> **Try it**:
What you return should match the material below line for line, except that no image appears in it.

> **Records shown**:
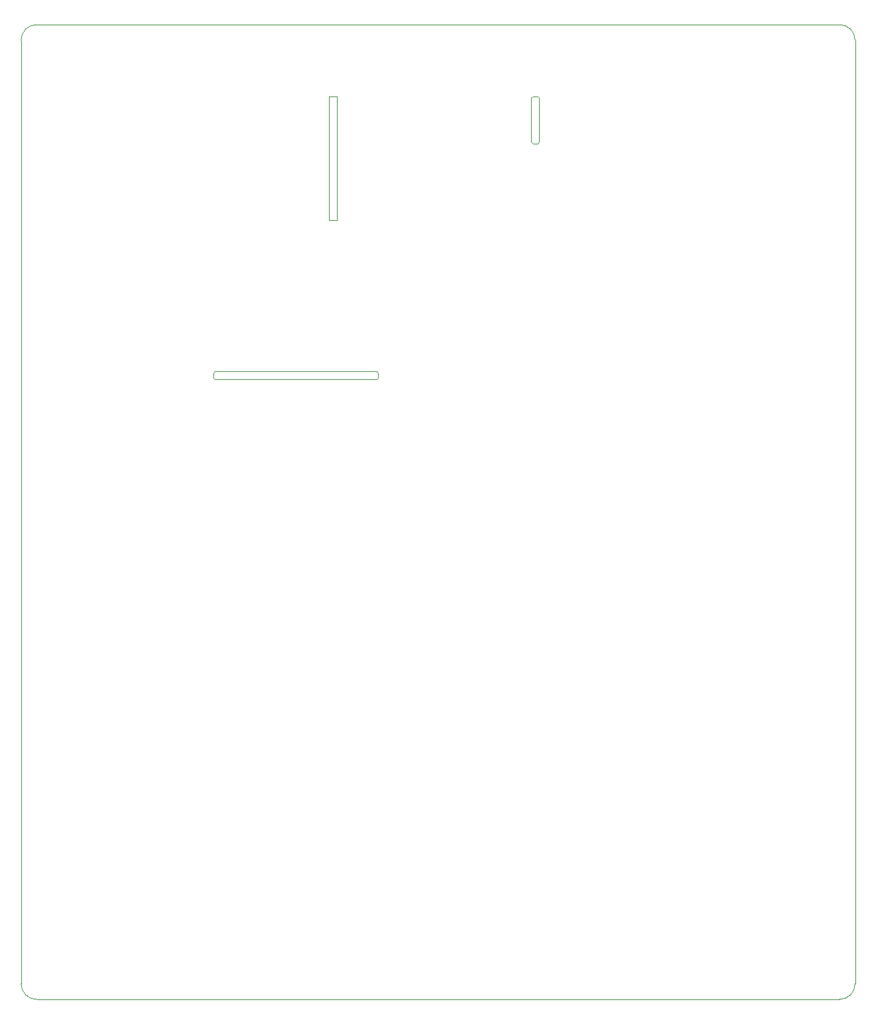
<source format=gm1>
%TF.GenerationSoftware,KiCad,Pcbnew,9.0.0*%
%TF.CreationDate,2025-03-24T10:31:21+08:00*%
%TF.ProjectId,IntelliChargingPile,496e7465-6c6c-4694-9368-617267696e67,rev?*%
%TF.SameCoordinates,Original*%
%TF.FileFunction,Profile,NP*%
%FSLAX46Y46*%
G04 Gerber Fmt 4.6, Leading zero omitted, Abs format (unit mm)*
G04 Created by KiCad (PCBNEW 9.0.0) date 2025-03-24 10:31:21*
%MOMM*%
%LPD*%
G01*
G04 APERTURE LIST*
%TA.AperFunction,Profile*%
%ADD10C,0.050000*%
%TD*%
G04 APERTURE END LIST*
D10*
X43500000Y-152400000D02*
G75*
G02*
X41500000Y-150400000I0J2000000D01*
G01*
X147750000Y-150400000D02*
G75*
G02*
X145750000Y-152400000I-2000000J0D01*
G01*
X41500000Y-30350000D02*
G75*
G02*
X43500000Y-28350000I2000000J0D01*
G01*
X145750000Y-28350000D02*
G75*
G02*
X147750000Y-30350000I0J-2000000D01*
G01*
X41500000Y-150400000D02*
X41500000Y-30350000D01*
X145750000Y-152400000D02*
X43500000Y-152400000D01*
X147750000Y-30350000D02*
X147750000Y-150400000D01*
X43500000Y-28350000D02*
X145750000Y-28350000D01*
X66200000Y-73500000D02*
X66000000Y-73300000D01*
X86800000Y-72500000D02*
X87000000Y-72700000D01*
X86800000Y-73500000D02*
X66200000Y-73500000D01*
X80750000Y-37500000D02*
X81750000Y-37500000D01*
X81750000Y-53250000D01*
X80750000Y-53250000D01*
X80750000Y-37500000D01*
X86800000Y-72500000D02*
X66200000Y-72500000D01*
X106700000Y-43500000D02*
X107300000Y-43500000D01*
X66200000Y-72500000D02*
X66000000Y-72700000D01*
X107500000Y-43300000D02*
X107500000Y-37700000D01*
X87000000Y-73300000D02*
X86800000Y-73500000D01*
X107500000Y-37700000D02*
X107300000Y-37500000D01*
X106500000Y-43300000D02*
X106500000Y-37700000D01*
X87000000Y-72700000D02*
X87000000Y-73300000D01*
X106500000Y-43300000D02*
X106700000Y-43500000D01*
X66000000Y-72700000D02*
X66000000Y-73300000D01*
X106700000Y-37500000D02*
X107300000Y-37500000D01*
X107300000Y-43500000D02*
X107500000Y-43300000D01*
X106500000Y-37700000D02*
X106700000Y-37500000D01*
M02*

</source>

> **Written response**:
<source format=gm1>
%TF.GenerationSoftware,KiCad,Pcbnew,9.0.0*%
%TF.CreationDate,2025-03-24T10:31:21+08:00*%
%TF.ProjectId,IntelliChargingPile,496e7465-6c6c-4694-9368-617267696e67,rev?*%
%TF.SameCoordinates,Original*%
%TF.FileFunction,Profile,NP*%
%FSLAX46Y46*%
G04 Gerber Fmt 4.6, Leading zero omitted, Abs format (unit mm)*
G04 Created by KiCad (PCBNEW 9.0.0) date 2025-03-24 10:31:21*
%MOMM*%
%LPD*%
G01*
G04 APERTURE LIST*
%TA.AperFunction,Profile*%
%ADD10C,0.050000*%
%TD*%
G04 APERTURE END LIST*
D10*
X43500000Y-152400000D02*
G75*
G02*
X41500000Y-150400000I0J2000000D01*
G01*
X147750000Y-150400000D02*
G75*
G02*
X145750000Y-152400000I-2000000J0D01*
G01*
X41500000Y-30350000D02*
G75*
G02*
X43500000Y-28350000I2000000J0D01*
G01*
X145750000Y-28350000D02*
G75*
G02*
X147750000Y-30350000I0J-2000000D01*
G01*
X41500000Y-150400000D02*
X41500000Y-30350000D01*
X145750000Y-152400000D02*
X43500000Y-152400000D01*
X147750000Y-30350000D02*
X147750000Y-150400000D01*
X43500000Y-28350000D02*
X145750000Y-28350000D01*
X66200000Y-73500000D02*
X66000000Y-73300000D01*
X86800000Y-72500000D02*
X87000000Y-72700000D01*
X86800000Y-73500000D02*
X66200000Y-73500000D01*
X80750000Y-37500000D02*
X81750000Y-37500000D01*
X81750000Y-53250000D01*
X80750000Y-53250000D01*
X80750000Y-37500000D01*
X86800000Y-72500000D02*
X66200000Y-72500000D01*
X106700000Y-43500000D02*
X107300000Y-43500000D01*
X66200000Y-72500000D02*
X66000000Y-72700000D01*
X107500000Y-43300000D02*
X107500000Y-37700000D01*
X87000000Y-73300000D02*
X86800000Y-73500000D01*
X107500000Y-37700000D02*
X107300000Y-37500000D01*
X106500000Y-43300000D02*
X106500000Y-37700000D01*
X87000000Y-72700000D02*
X87000000Y-73300000D01*
X106500000Y-43300000D02*
X106700000Y-43500000D01*
X66000000Y-72700000D02*
X66000000Y-73300000D01*
X106700000Y-37500000D02*
X107300000Y-37500000D01*
X107300000Y-43500000D02*
X107500000Y-43300000D01*
X106500000Y-37700000D02*
X106700000Y-37500000D01*
M02*

</source>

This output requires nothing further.